TIDAL INLET FLOW DYNAMICS AND SEDIMENT MOVEMENT

Abstract

A numerical simulation model for the computation of tidal and -j fresh water flow exchange through a coastal inlet developed by Amein ) was modified and calibrated with field data (current, water surface elevation and bottom topography) for Lockwoods Folly Inlet, North Carolina. The calibrated model was then used to predict the changes in the flow regimes brought about by natural and manmade changes such as storms and dredging, respectively, and to predict the changes in flow regimes caused by the Lockwoods Folly River. A generalized hypothesis of the patterns of sediment through and bypassing the inlet were formulated from an evaluation of the flow data and from an analysis of the orientation and structure of the bedforms observed in the inlet and on the offshore bar.
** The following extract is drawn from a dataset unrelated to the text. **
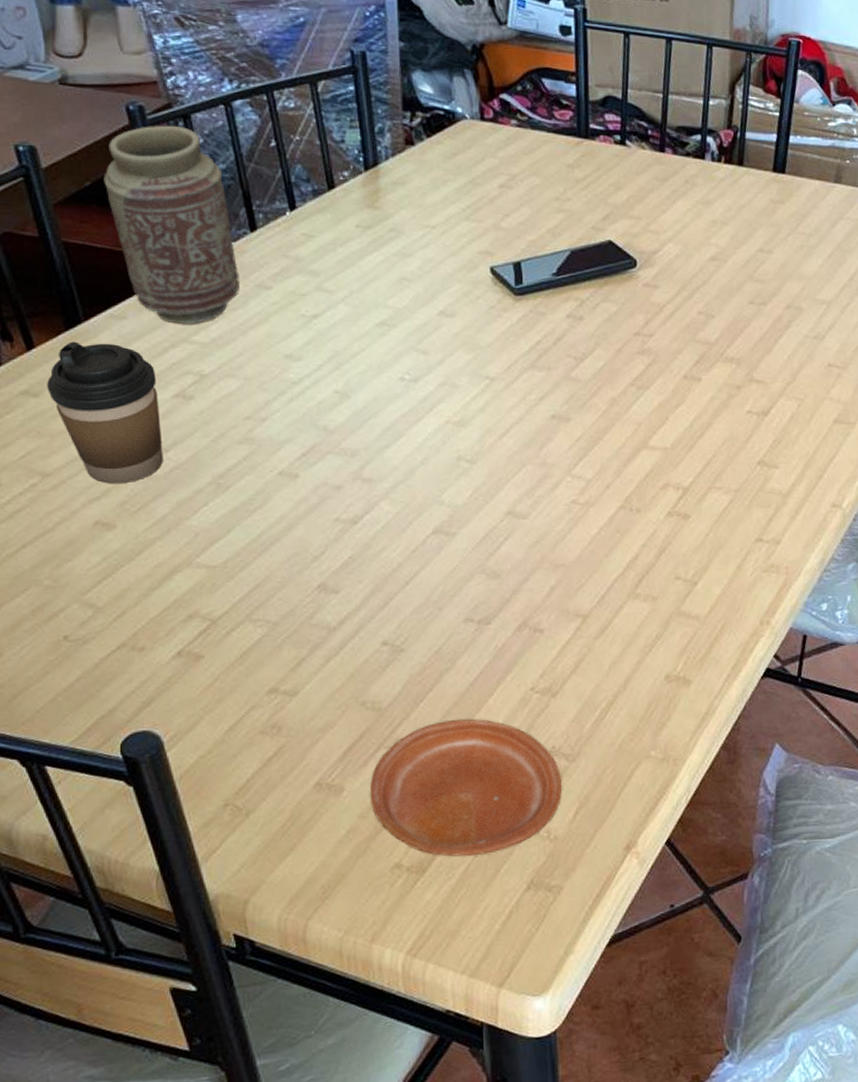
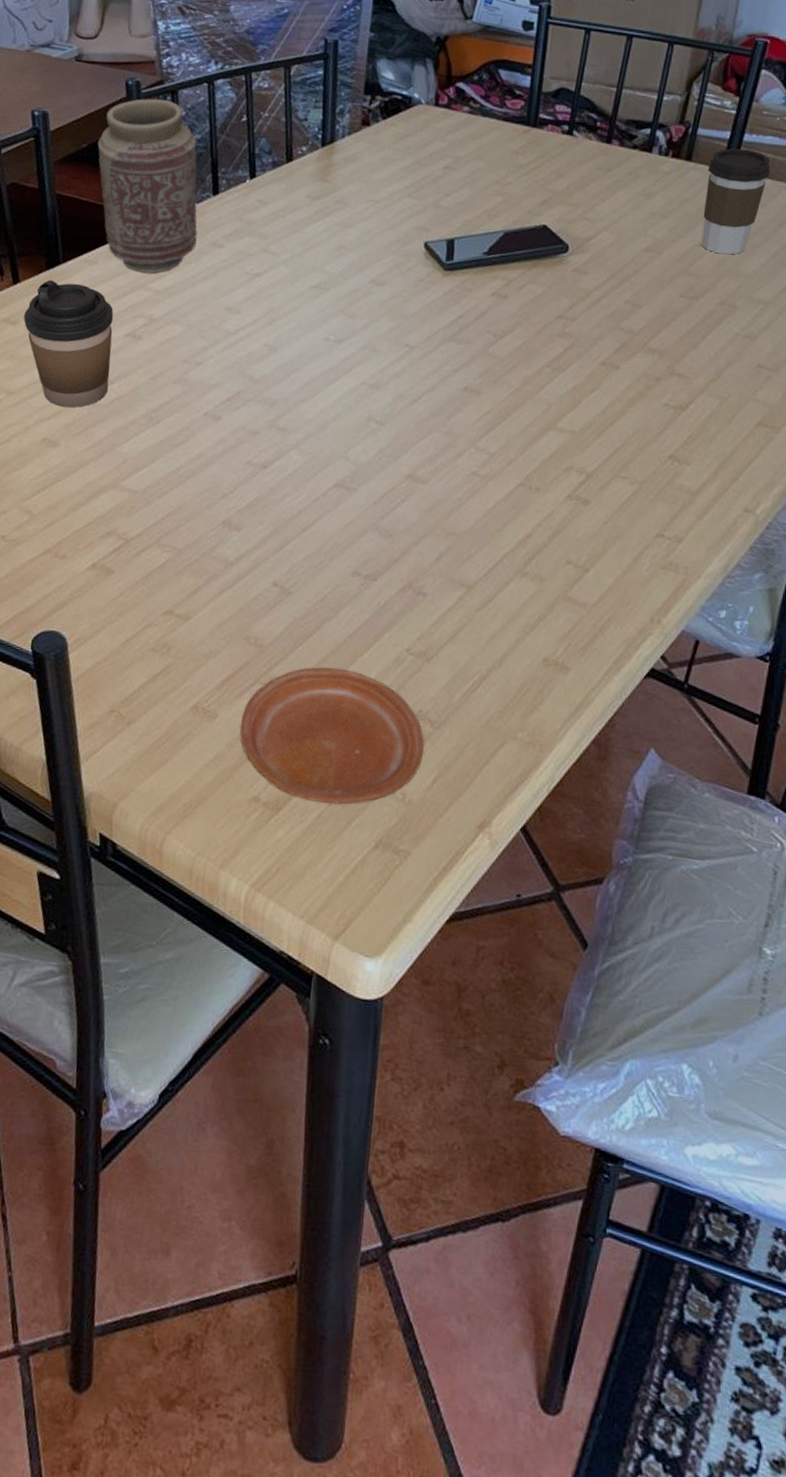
coffee cup: none [759,151,817,258] -> present [701,148,770,255]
The bedforms were analysed in the field and from an uncontrolled mosaic made from multispectral aerial photographs. Confirmation and refinement of the transport rates and movement patterns during ebb tide were made by introducing 454 kilograms (1000 lbs.) of fluorescent tracer sand in two colors into the inlet channels. The sediment movement through the inlet was established and correlated with the numerical simulation model. Confirmation and refinement of the transport rates and movement patterns during flood tide were made by introducing 680 kilograms (1,500 lbs.) of fluorescent tracer sand in three colors into the surf zone on the updrift beach and on the offshore bar. The sediment movement indicated the existence of bar bypassing (which was the dominant bypassing mechanism) and tidal flow bypassing. The bypassing mechanism of the inlet was found to agree with other atlantic coast inlets. When used in conjuction with an analysis of bedform and tracer sand data the numerical simulation model was found to be a valid method for monitoring the high energy inlet environment.